>> begin
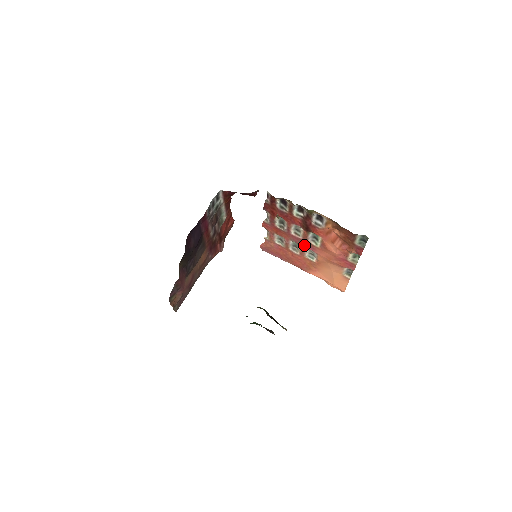
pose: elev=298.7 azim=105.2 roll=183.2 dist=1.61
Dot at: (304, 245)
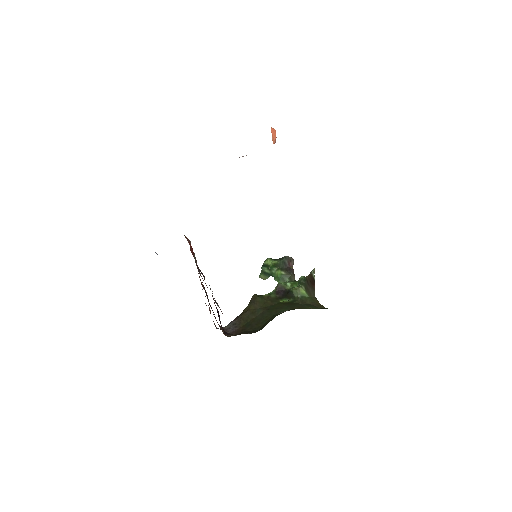
Dot at: occluded
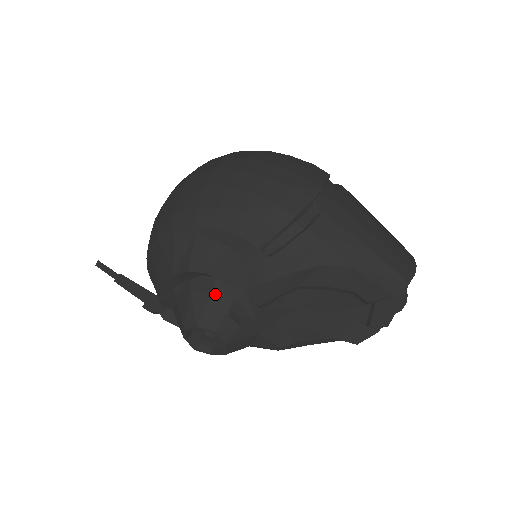
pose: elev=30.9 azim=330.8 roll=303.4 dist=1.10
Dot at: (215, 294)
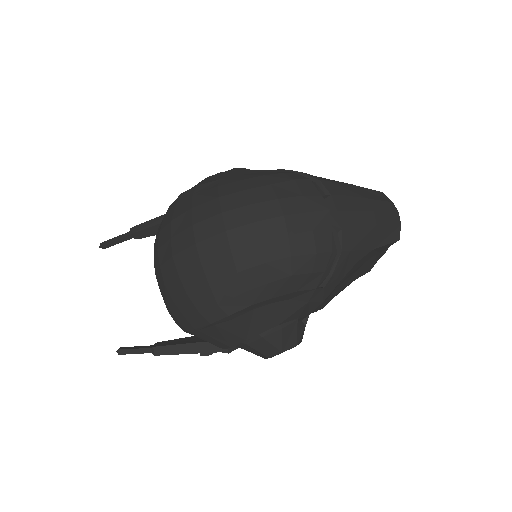
Dot at: (284, 327)
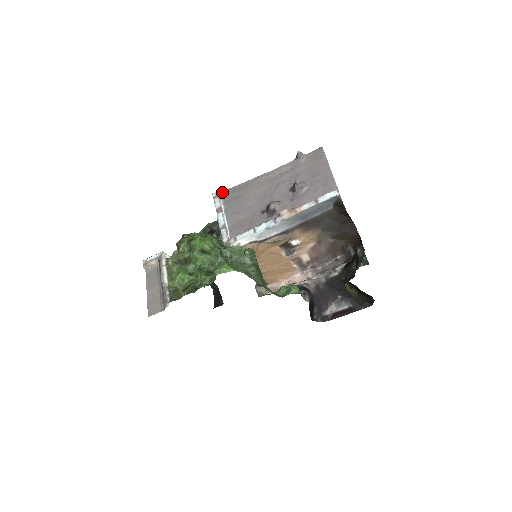
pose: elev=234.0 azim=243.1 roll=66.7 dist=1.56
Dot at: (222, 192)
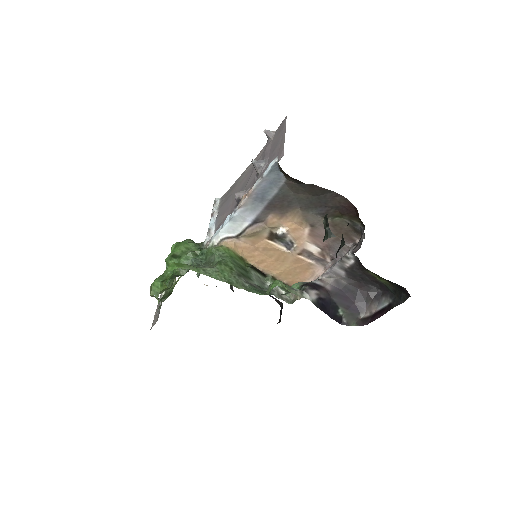
Dot at: (221, 197)
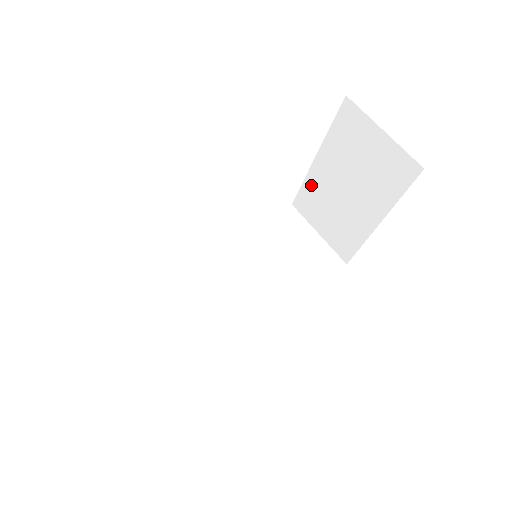
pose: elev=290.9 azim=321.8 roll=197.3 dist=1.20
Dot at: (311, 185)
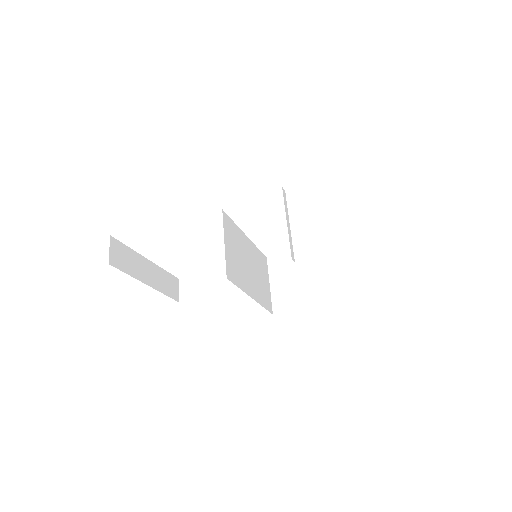
Dot at: (295, 257)
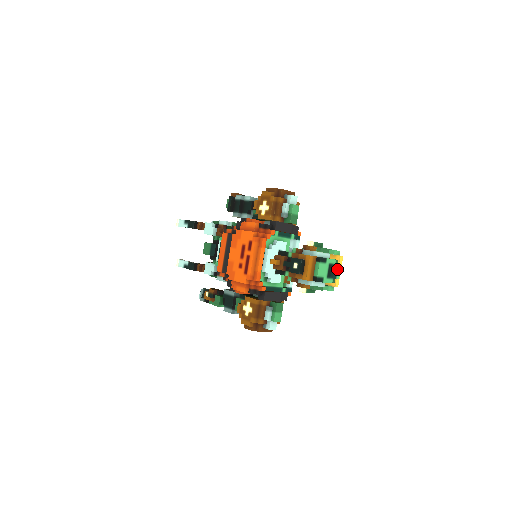
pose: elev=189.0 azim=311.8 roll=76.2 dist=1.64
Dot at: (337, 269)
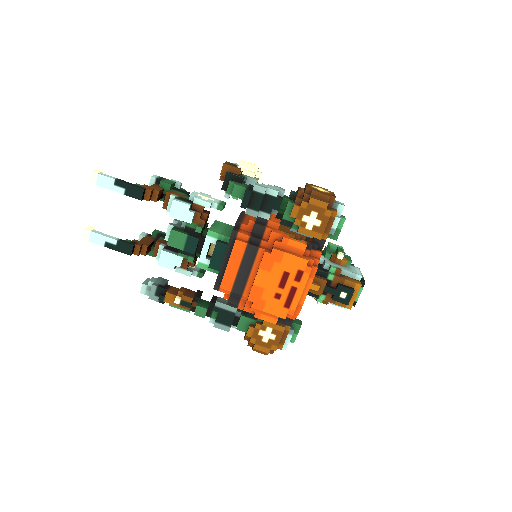
Dot at: occluded
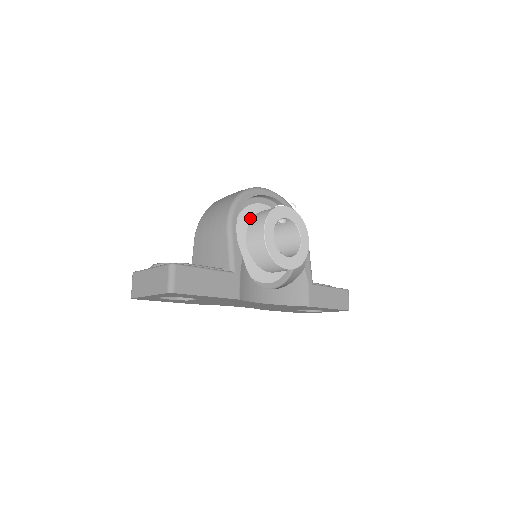
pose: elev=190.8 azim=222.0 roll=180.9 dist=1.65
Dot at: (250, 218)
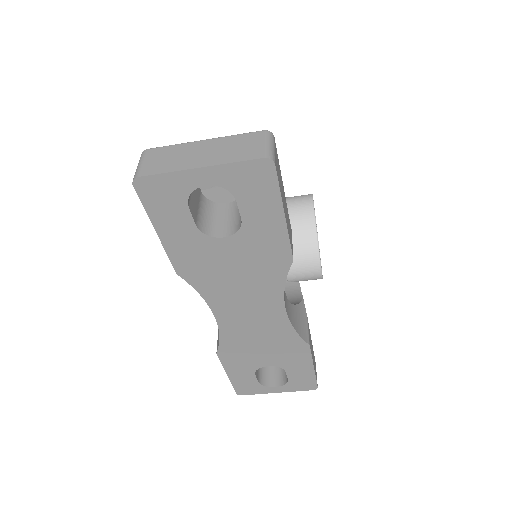
Dot at: occluded
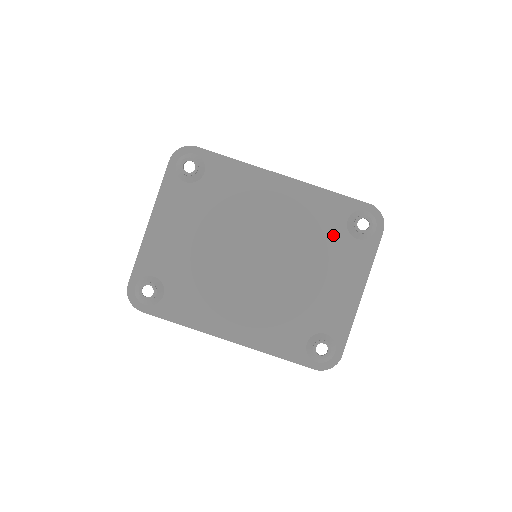
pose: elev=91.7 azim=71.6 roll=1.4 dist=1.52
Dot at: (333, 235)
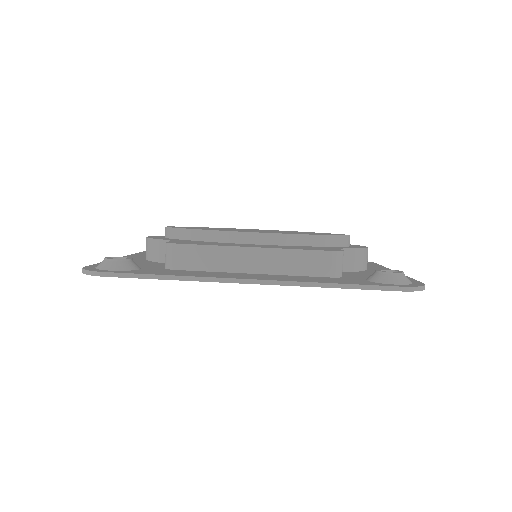
Dot at: occluded
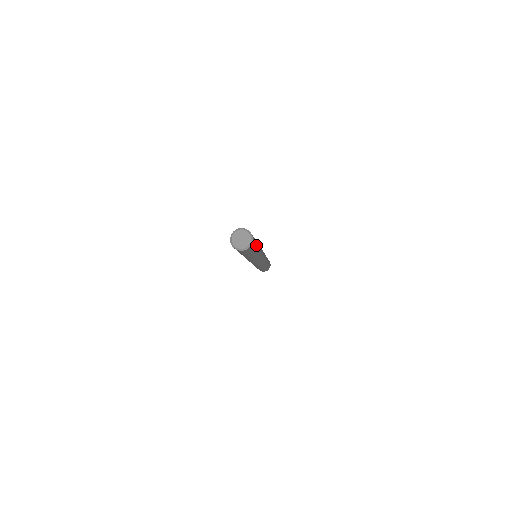
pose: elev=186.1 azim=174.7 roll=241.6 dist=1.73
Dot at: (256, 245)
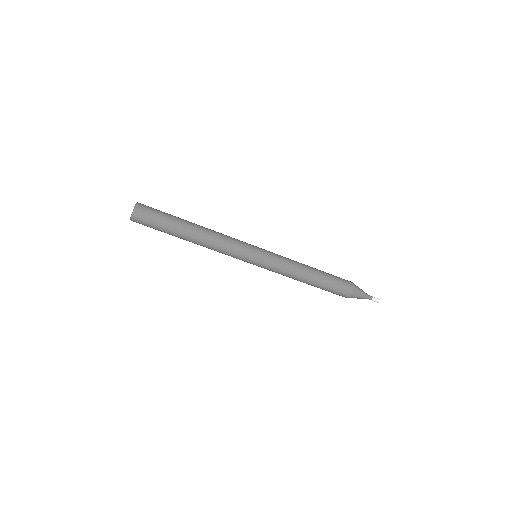
Dot at: (169, 221)
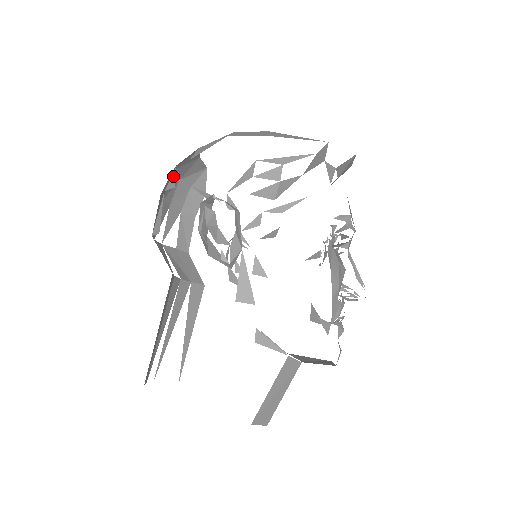
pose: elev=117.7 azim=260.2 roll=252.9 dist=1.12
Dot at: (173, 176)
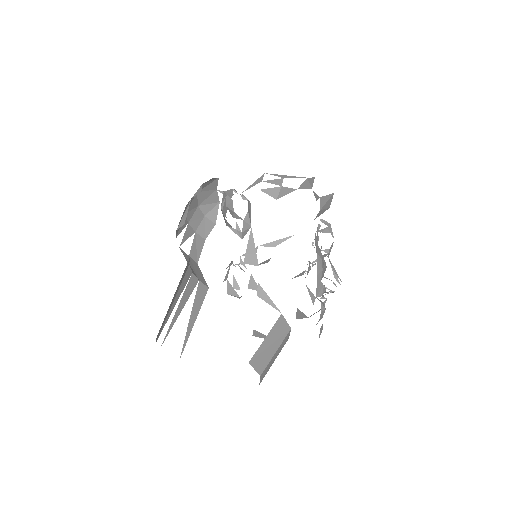
Dot at: (199, 189)
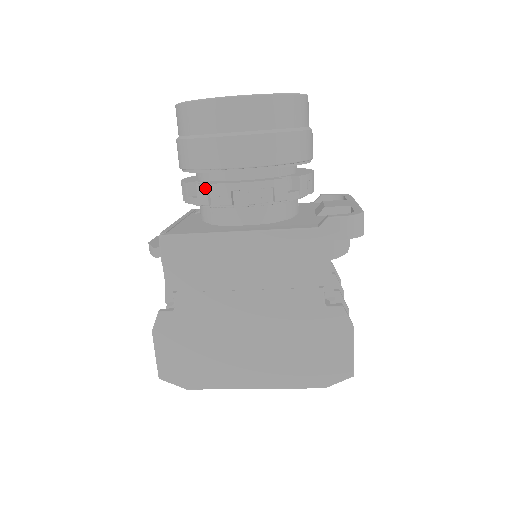
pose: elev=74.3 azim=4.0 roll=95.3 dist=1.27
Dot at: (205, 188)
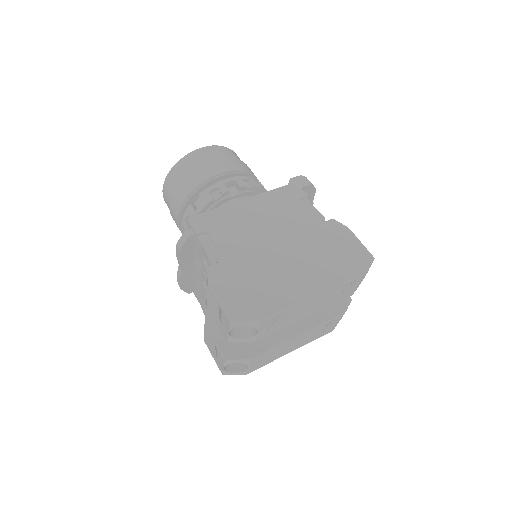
>> end
◆ Task directions: Copy the lines above word for word, leaving out the pictures.

◆ The output:
pose: elev=298.7 azim=105.2 roll=183.2 dist=1.61
Dot at: (304, 245)
Dot at: occluded
pose: elev=30.9 azim=330.8 roll=303.4 dist=1.10
Dot at: (215, 294)
Dot at: (284, 327)
pose: elev=234.0 azim=243.1 roll=66.7 dist=1.56
Dot at: (222, 192)
Dot at: (221, 197)
pose: elev=290.9 azim=321.8 roll=197.3 dist=1.20
Dot at: (311, 185)
Dot at: (295, 257)
pose: elev=189.0 azim=311.8 roll=76.2 dist=1.64
Dot at: (337, 269)
Dot at: occluded
pose: elev=190.8 azim=222.0 roll=180.9 dist=1.65
Dot at: (250, 218)
Dot at: occluded
pose: elev=91.7 azim=71.6 roll=1.4 dist=1.52
Dot at: (333, 235)
Dot at: occluded
pose: elev=186.1 azim=174.7 roll=241.6 dist=1.73
Dot at: (256, 245)
Dot at: (169, 221)
pose: elev=117.7 azim=260.2 roll=252.9 dist=1.12
Dot at: (173, 176)
Dot at: (199, 189)
pose: elev=74.3 azim=4.0 roll=95.3 dist=1.27
Dot at: (205, 188)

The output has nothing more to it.